• Your assignment: Go to the line with "17: (900, 377, 0.20)" in the records below, then output it and each following line exactly, up to and including the line with "40: (962, 198, 0.28)". Skip pictures and add nothing.

• Given information:
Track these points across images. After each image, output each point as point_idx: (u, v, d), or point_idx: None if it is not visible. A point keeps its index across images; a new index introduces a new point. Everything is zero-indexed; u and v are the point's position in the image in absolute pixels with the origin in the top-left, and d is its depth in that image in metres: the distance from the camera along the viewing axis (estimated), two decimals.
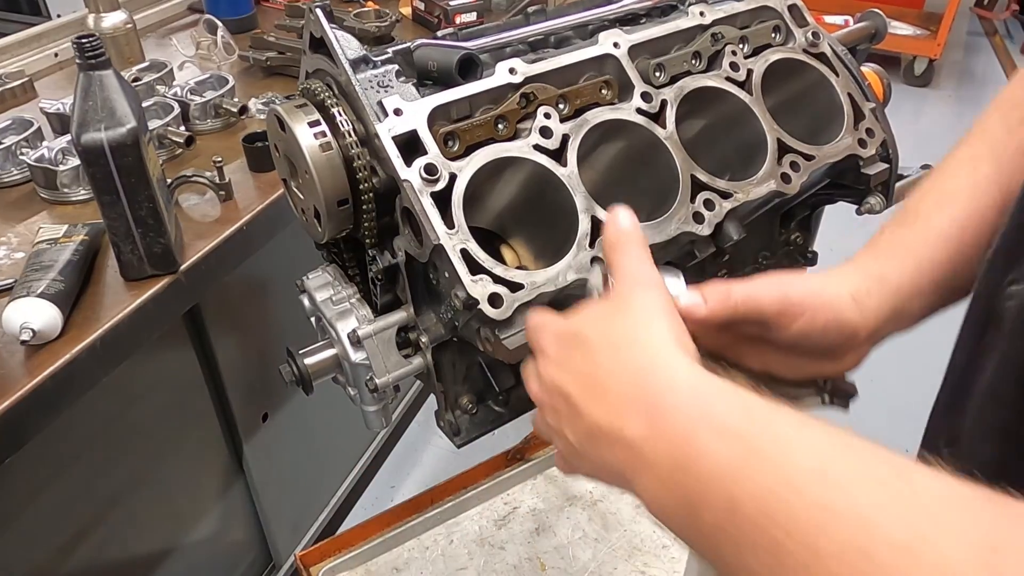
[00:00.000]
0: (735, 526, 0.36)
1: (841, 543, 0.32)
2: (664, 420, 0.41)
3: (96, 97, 0.83)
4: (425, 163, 0.64)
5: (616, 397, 0.44)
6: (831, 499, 0.33)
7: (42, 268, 0.89)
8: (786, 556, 0.34)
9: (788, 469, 0.35)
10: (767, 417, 0.39)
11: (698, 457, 0.39)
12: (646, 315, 0.47)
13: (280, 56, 1.48)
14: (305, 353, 0.80)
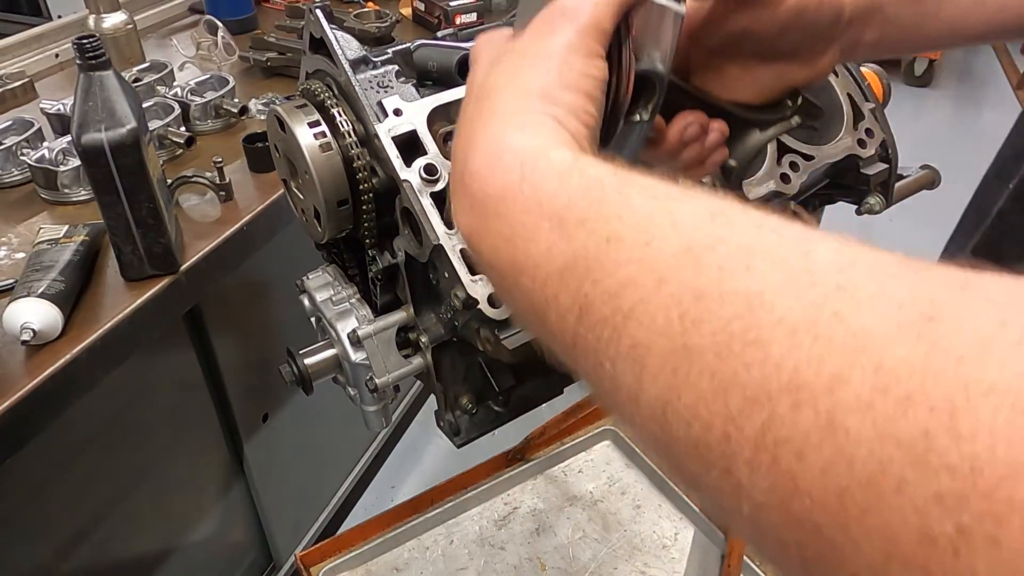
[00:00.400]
0: (588, 329, 0.29)
1: (718, 334, 0.24)
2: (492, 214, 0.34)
3: (96, 98, 0.83)
4: (425, 163, 0.64)
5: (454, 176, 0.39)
6: (702, 284, 0.26)
7: (43, 268, 0.89)
8: (650, 359, 0.26)
9: (647, 255, 0.28)
10: (619, 194, 0.31)
11: (540, 258, 0.32)
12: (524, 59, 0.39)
13: (280, 57, 1.48)
14: (305, 353, 0.80)
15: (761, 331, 0.23)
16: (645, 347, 0.26)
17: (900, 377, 0.20)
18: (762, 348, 0.23)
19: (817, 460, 0.21)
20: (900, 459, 0.19)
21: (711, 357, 0.24)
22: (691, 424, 0.25)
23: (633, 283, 0.28)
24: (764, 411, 0.22)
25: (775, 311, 0.24)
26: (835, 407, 0.21)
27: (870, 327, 0.22)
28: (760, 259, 0.25)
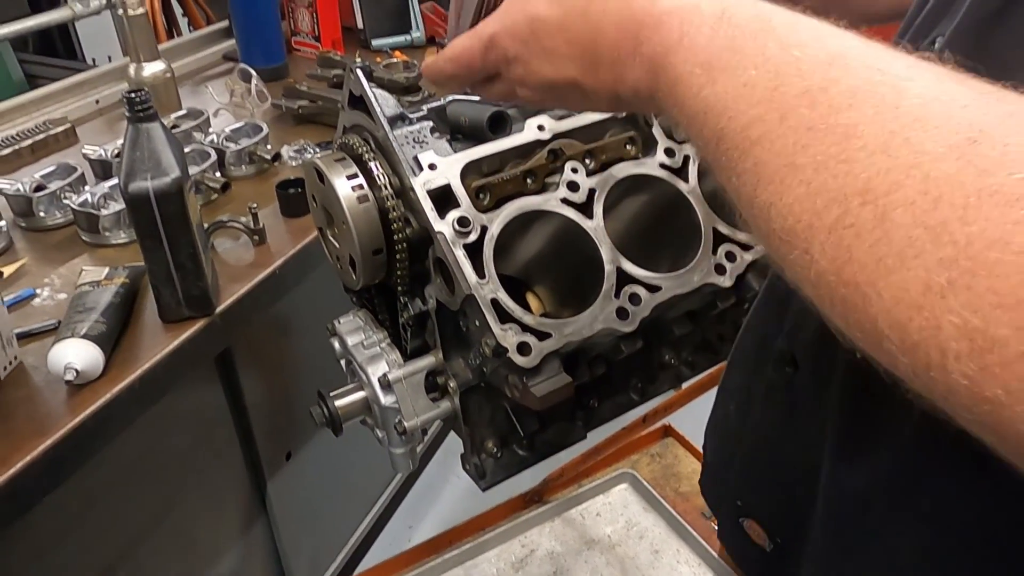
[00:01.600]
0: (724, 155, 0.38)
1: (818, 155, 0.33)
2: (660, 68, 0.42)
3: (143, 148, 0.87)
4: (458, 216, 0.67)
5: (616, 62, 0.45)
6: (814, 119, 0.34)
7: (85, 310, 0.93)
8: (765, 172, 0.35)
9: (774, 97, 0.36)
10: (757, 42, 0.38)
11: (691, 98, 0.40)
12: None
13: (311, 104, 1.54)
14: (336, 395, 0.82)
15: (850, 153, 0.31)
16: (764, 164, 0.35)
17: (939, 183, 0.28)
18: (848, 165, 0.31)
19: (869, 238, 0.30)
20: (923, 237, 0.28)
21: (810, 172, 0.33)
22: (786, 217, 0.34)
23: (761, 119, 0.36)
24: (840, 207, 0.31)
25: (863, 138, 0.31)
26: (889, 203, 0.29)
27: (928, 149, 0.29)
28: (861, 97, 0.33)
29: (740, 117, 0.37)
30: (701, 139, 0.40)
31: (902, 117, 0.31)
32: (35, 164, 1.39)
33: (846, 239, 0.31)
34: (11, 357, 0.91)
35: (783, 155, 0.34)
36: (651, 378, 0.82)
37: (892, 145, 0.30)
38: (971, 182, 0.28)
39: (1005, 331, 0.26)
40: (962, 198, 0.28)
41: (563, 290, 0.77)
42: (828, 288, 0.32)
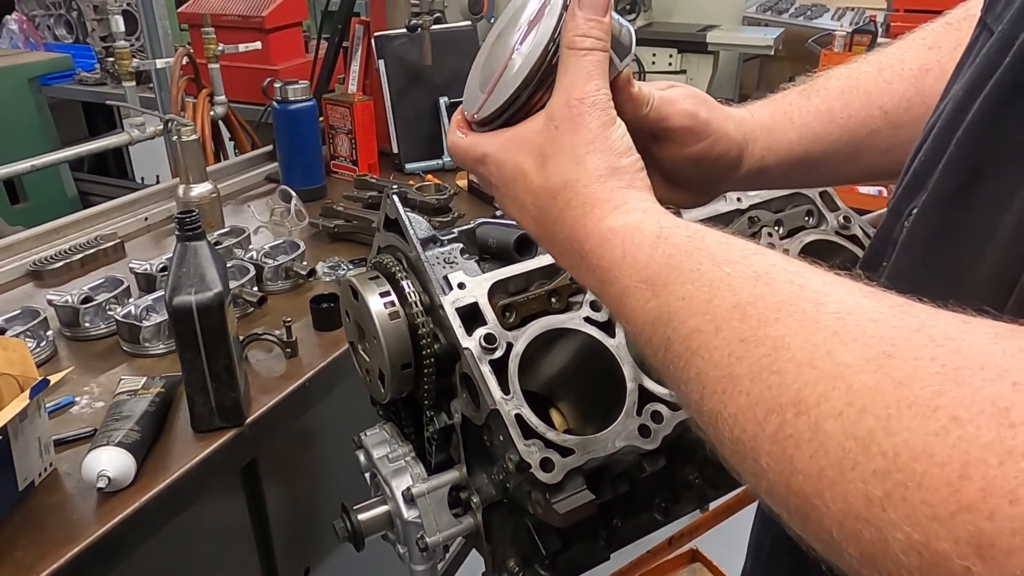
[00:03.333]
0: (670, 362, 0.41)
1: (752, 367, 0.35)
2: (607, 280, 0.46)
3: (190, 264, 0.92)
4: (485, 333, 0.70)
5: (567, 253, 0.50)
6: (744, 331, 0.36)
7: (121, 418, 0.96)
8: (708, 383, 0.38)
9: (708, 309, 0.39)
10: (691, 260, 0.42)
11: (639, 310, 0.43)
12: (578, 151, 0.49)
13: (347, 224, 1.61)
14: (359, 509, 0.83)
15: (780, 364, 0.34)
16: (705, 374, 0.38)
17: (861, 395, 0.30)
18: (779, 376, 0.34)
19: (808, 450, 0.32)
20: (855, 448, 0.30)
21: (747, 382, 0.35)
22: (732, 427, 0.36)
23: (699, 330, 0.39)
24: (779, 418, 0.33)
25: (790, 350, 0.34)
26: (820, 415, 0.32)
27: (848, 361, 0.32)
28: (786, 311, 0.36)
29: (681, 328, 0.40)
30: (651, 347, 0.43)
31: (823, 331, 0.34)
32: (84, 277, 1.46)
33: (788, 449, 0.32)
34: (47, 464, 0.94)
35: (721, 365, 0.37)
36: (675, 497, 0.82)
37: (817, 358, 0.33)
38: (890, 393, 0.29)
39: (945, 545, 0.26)
40: (883, 409, 0.29)
41: (586, 407, 0.79)
42: (782, 499, 0.33)
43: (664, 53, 3.81)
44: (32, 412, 0.90)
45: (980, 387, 0.28)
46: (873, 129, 0.65)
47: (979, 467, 0.26)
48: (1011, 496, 0.25)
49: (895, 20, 3.46)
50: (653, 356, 0.43)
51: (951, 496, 0.26)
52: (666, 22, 4.12)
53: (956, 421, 0.27)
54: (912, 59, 0.66)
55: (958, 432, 0.27)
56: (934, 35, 0.67)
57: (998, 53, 0.44)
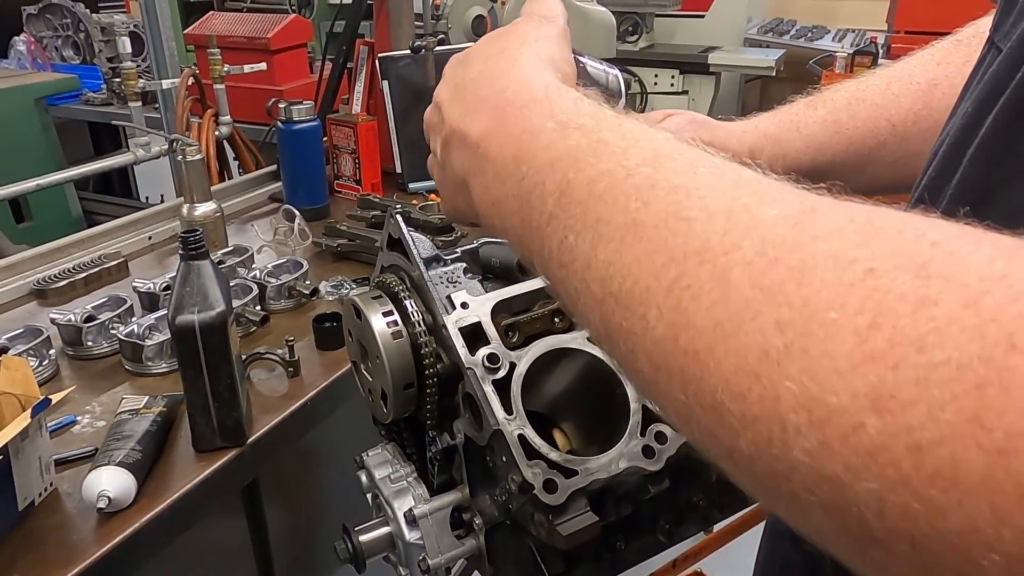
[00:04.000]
0: (563, 208, 0.37)
1: (659, 213, 0.33)
2: (510, 117, 0.42)
3: (193, 284, 0.92)
4: (488, 352, 0.70)
5: (472, 99, 0.46)
6: (658, 178, 0.34)
7: (123, 437, 0.95)
8: (607, 230, 0.34)
9: (625, 156, 0.36)
10: (616, 118, 0.40)
11: (540, 148, 0.40)
12: (526, 35, 0.49)
13: (350, 243, 1.61)
14: (360, 530, 0.82)
15: (690, 212, 0.32)
16: (606, 221, 0.35)
17: (775, 245, 0.29)
18: (687, 223, 0.32)
19: (706, 300, 0.29)
20: (760, 298, 0.28)
21: (651, 229, 0.33)
22: (625, 279, 0.33)
23: (609, 173, 0.36)
24: (679, 267, 0.31)
25: (704, 200, 0.32)
26: (728, 264, 0.29)
27: (766, 216, 0.30)
28: (705, 167, 0.34)
29: (588, 170, 0.37)
30: (540, 192, 0.39)
31: (741, 188, 0.32)
32: (87, 296, 1.46)
33: (684, 301, 0.30)
34: (47, 483, 0.93)
35: (626, 212, 0.34)
36: (679, 519, 0.81)
37: (733, 209, 0.31)
38: (807, 245, 0.28)
39: (841, 398, 0.24)
40: (799, 260, 0.28)
41: (589, 427, 0.78)
42: (665, 358, 0.31)
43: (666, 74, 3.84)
44: (33, 431, 0.90)
45: (899, 244, 0.26)
46: (880, 141, 0.65)
47: (890, 316, 0.24)
48: (919, 344, 0.23)
49: (896, 41, 3.48)
50: (540, 204, 0.39)
51: (856, 347, 0.24)
52: (668, 43, 4.15)
53: (872, 273, 0.26)
54: (920, 74, 0.66)
55: (873, 283, 0.25)
56: (943, 51, 0.68)
57: (1008, 71, 0.44)
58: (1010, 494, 0.21)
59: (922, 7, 3.28)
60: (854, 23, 4.50)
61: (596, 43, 2.53)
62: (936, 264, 0.25)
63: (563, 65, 0.48)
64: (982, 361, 0.22)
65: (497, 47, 0.49)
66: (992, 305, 0.23)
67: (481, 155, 0.44)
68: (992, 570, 0.22)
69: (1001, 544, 0.21)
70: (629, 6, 3.88)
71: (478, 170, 0.44)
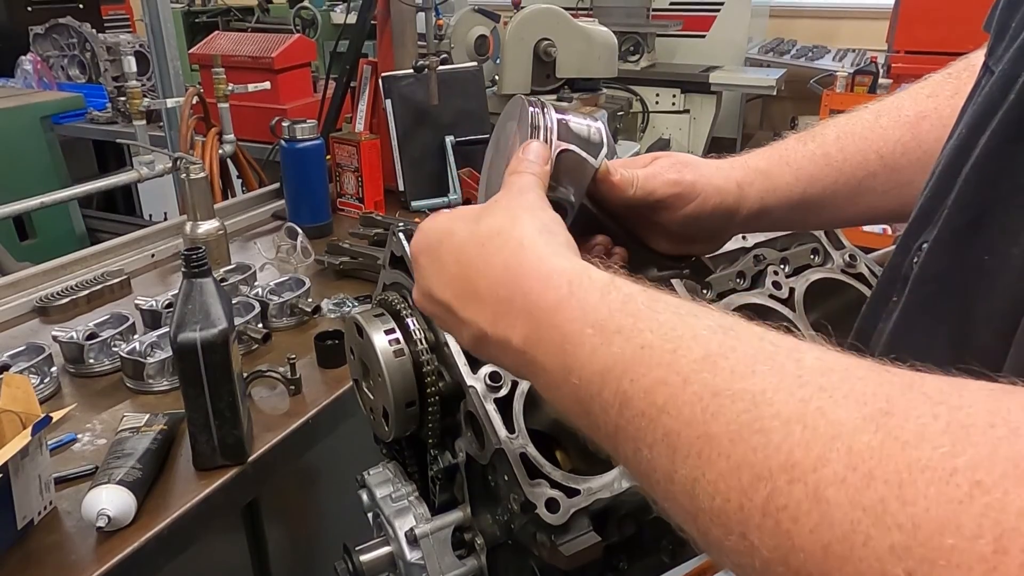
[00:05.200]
0: (628, 421, 0.36)
1: (731, 424, 0.31)
2: (545, 326, 0.41)
3: (196, 301, 0.92)
4: (490, 371, 0.70)
5: (493, 302, 0.44)
6: (718, 384, 0.33)
7: (123, 455, 0.95)
8: (680, 444, 0.33)
9: (674, 360, 0.35)
10: (650, 309, 0.38)
11: (585, 360, 0.38)
12: (513, 209, 0.48)
13: (352, 261, 1.62)
14: (361, 550, 0.82)
15: (763, 422, 0.30)
16: (676, 434, 0.33)
17: (865, 458, 0.27)
18: (764, 435, 0.30)
19: (807, 522, 0.27)
20: (865, 520, 0.26)
21: (727, 443, 0.31)
22: (714, 497, 0.31)
23: (664, 382, 0.35)
24: (768, 485, 0.29)
25: (773, 406, 0.30)
26: (819, 481, 0.28)
27: (843, 419, 0.28)
28: (762, 364, 0.33)
29: (642, 380, 0.35)
30: (599, 405, 0.37)
31: (807, 385, 0.30)
32: (90, 313, 1.46)
33: (783, 523, 0.28)
34: (47, 502, 0.93)
35: (694, 423, 0.33)
36: (682, 539, 0.80)
37: (806, 414, 0.29)
38: (898, 455, 0.26)
39: None
40: (894, 474, 0.26)
41: (592, 446, 0.78)
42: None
43: (667, 93, 3.87)
44: (33, 449, 0.89)
45: (996, 446, 0.25)
46: (870, 172, 0.66)
47: (1015, 538, 0.23)
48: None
49: (896, 61, 3.50)
50: (602, 414, 0.37)
51: (988, 574, 0.23)
52: (669, 63, 4.18)
53: (980, 486, 0.24)
54: (909, 106, 0.68)
55: (984, 499, 0.24)
56: (933, 84, 0.70)
57: (1000, 92, 0.45)
58: None
59: (922, 27, 3.31)
60: (854, 43, 4.53)
61: (597, 63, 2.54)
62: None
63: (557, 231, 0.47)
64: None
65: (487, 227, 0.47)
66: None
67: (530, 362, 0.43)
68: None
69: None
70: (631, 26, 3.91)
71: (532, 374, 0.43)
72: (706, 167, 0.64)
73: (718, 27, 4.17)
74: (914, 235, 0.53)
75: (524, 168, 0.52)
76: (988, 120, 0.44)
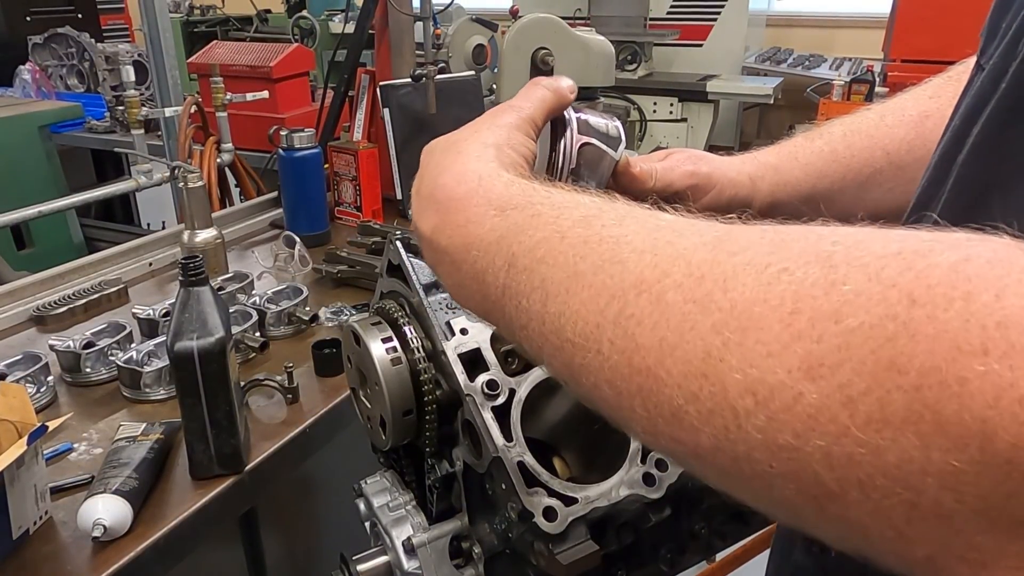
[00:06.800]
0: (512, 278, 0.42)
1: (595, 261, 0.37)
2: (452, 211, 0.47)
3: (193, 310, 0.92)
4: (487, 379, 0.69)
5: (420, 198, 0.51)
6: (589, 235, 0.39)
7: (120, 465, 0.95)
8: (552, 287, 0.39)
9: (558, 223, 0.41)
10: (546, 191, 0.45)
11: (485, 233, 0.44)
12: (480, 124, 0.53)
13: (350, 270, 1.62)
14: (358, 559, 0.81)
15: (622, 255, 0.37)
16: (550, 279, 0.39)
17: (700, 266, 0.33)
18: (621, 265, 0.36)
19: (649, 322, 0.33)
20: (694, 310, 0.32)
21: (590, 276, 0.37)
22: (576, 323, 0.37)
23: (546, 239, 0.41)
24: (620, 301, 0.35)
25: (631, 244, 0.37)
26: (661, 290, 0.34)
27: (687, 245, 0.35)
28: (629, 219, 0.39)
29: (528, 241, 0.42)
30: (491, 271, 0.44)
31: (662, 229, 0.37)
32: (87, 322, 1.46)
33: (630, 328, 0.34)
34: (42, 511, 0.92)
35: (566, 267, 0.39)
36: (681, 548, 0.80)
37: (657, 246, 0.36)
38: (726, 261, 0.32)
39: (779, 376, 0.28)
40: (720, 273, 0.32)
41: (589, 454, 0.78)
42: (624, 381, 0.34)
43: (665, 102, 3.88)
44: (29, 459, 0.89)
45: (805, 246, 0.31)
46: (877, 168, 0.68)
47: (807, 300, 0.28)
48: (835, 316, 0.27)
49: (892, 69, 3.52)
50: (493, 280, 0.43)
51: (783, 330, 0.28)
52: (666, 72, 4.20)
53: (786, 271, 0.30)
54: (912, 106, 0.70)
55: (787, 278, 0.29)
56: (934, 87, 0.71)
57: (991, 83, 0.47)
58: (930, 421, 0.25)
59: (918, 36, 3.32)
60: (851, 52, 4.55)
61: (595, 72, 2.55)
62: (840, 255, 0.29)
63: (506, 150, 0.52)
64: (889, 318, 0.26)
65: (452, 139, 0.54)
66: (891, 274, 0.27)
67: (435, 248, 0.49)
68: (931, 490, 0.25)
69: (931, 466, 0.25)
70: (628, 35, 3.93)
71: (437, 261, 0.50)
72: (719, 161, 0.66)
73: (715, 36, 4.18)
74: (912, 222, 0.53)
75: (540, 82, 0.57)
76: (981, 110, 0.47)
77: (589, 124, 0.62)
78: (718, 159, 0.67)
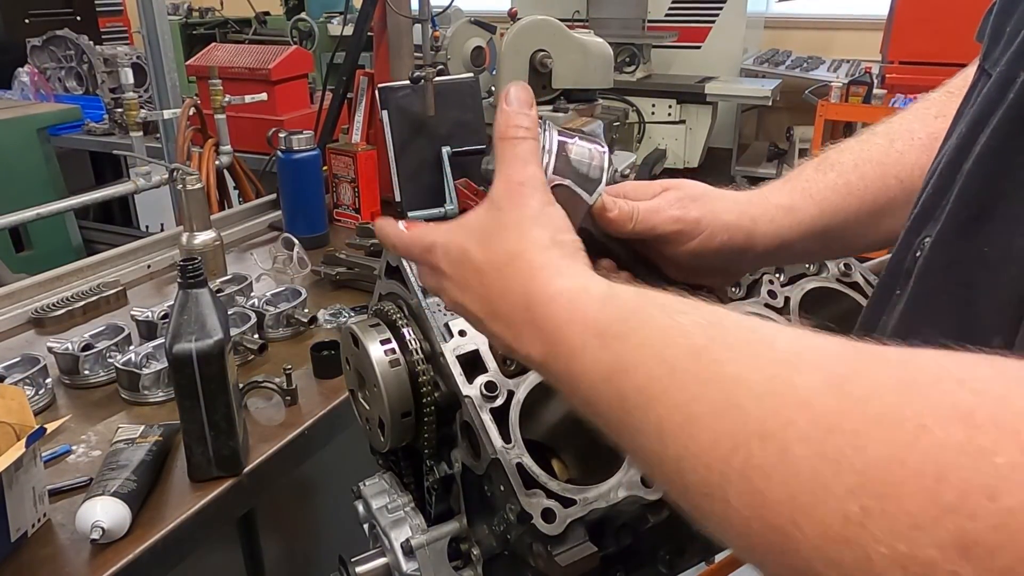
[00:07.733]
0: (628, 414, 0.40)
1: (713, 404, 0.35)
2: (554, 341, 0.45)
3: (191, 312, 0.92)
4: (486, 381, 0.69)
5: (513, 322, 0.49)
6: (701, 372, 0.37)
7: (118, 467, 0.94)
8: (668, 427, 0.37)
9: (664, 355, 0.39)
10: (644, 312, 0.43)
11: (590, 367, 0.43)
12: (522, 225, 0.50)
13: (349, 271, 1.62)
14: (357, 561, 0.81)
15: (740, 399, 0.34)
16: (665, 419, 0.38)
17: (827, 416, 0.31)
18: (740, 410, 0.34)
19: (777, 477, 0.31)
20: (826, 469, 0.29)
21: (709, 420, 0.35)
22: (697, 469, 0.35)
23: (655, 377, 0.39)
24: (745, 451, 0.33)
25: (747, 384, 0.35)
26: (786, 440, 0.31)
27: (808, 386, 0.33)
28: (739, 352, 0.37)
29: (636, 377, 0.40)
30: (604, 404, 0.42)
31: (778, 364, 0.35)
32: (86, 324, 1.46)
33: (757, 481, 0.32)
34: (40, 514, 0.92)
35: (681, 408, 0.37)
36: (680, 550, 0.80)
37: (776, 388, 0.34)
38: (854, 410, 0.30)
39: (931, 552, 0.26)
40: (850, 426, 0.30)
41: (588, 456, 0.78)
42: (757, 537, 0.32)
43: (663, 103, 3.88)
44: (27, 461, 0.89)
45: (941, 396, 0.28)
46: (890, 197, 0.66)
47: (954, 469, 0.26)
48: (989, 492, 0.25)
49: (890, 72, 3.52)
50: (607, 413, 0.42)
51: (930, 501, 0.26)
52: (665, 74, 4.20)
53: (924, 429, 0.28)
54: (920, 128, 0.68)
55: (927, 439, 0.27)
56: (938, 104, 0.70)
57: (998, 92, 0.46)
58: None
59: (916, 38, 3.33)
60: (849, 54, 4.55)
61: (593, 74, 2.56)
62: (983, 412, 0.27)
63: (559, 238, 0.50)
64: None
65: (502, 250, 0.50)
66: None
67: (550, 373, 0.48)
68: None
69: None
70: (627, 37, 3.93)
71: (554, 383, 0.48)
72: (719, 202, 0.63)
73: (714, 38, 4.19)
74: (915, 231, 0.53)
75: (514, 134, 0.53)
76: (987, 119, 0.46)
77: (569, 160, 0.58)
78: (717, 200, 0.64)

• Answer section:
17: (900, 377, 0.20)
18: (762, 348, 0.23)
19: (817, 460, 0.21)
20: (900, 459, 0.19)
21: (711, 357, 0.24)
22: (691, 424, 0.25)
23: (633, 283, 0.28)
24: (764, 411, 0.22)
25: (775, 311, 0.24)
26: (835, 407, 0.21)
27: (870, 327, 0.22)
28: (760, 259, 0.25)
[00:01.600]
0: (724, 155, 0.38)
1: (818, 155, 0.33)
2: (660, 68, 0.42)
3: (143, 148, 0.87)
4: (458, 216, 0.67)
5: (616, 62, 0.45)
6: (814, 119, 0.34)
7: (85, 310, 0.93)
8: (765, 172, 0.35)
9: (774, 97, 0.36)
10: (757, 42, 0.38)
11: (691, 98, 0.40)
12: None
13: (311, 104, 1.54)
14: (336, 395, 0.82)
15: (850, 153, 0.31)
16: (764, 164, 0.35)
17: (939, 183, 0.28)
18: (848, 165, 0.31)
19: (869, 238, 0.30)
20: (923, 237, 0.28)
21: (810, 172, 0.33)
22: (786, 217, 0.34)
23: (761, 119, 0.36)
24: (840, 207, 0.31)
25: (863, 138, 0.31)
26: (889, 203, 0.29)
27: (928, 149, 0.29)
28: (861, 97, 0.33)
29: (740, 117, 0.37)
30: (701, 139, 0.40)
31: (902, 117, 0.31)
32: (35, 164, 1.39)
33: (846, 239, 0.31)
34: (11, 357, 0.91)
35: (783, 155, 0.34)
36: (651, 378, 0.82)
37: (892, 145, 0.30)
38: (971, 182, 0.28)
39: (1005, 331, 0.26)
40: (962, 198, 0.28)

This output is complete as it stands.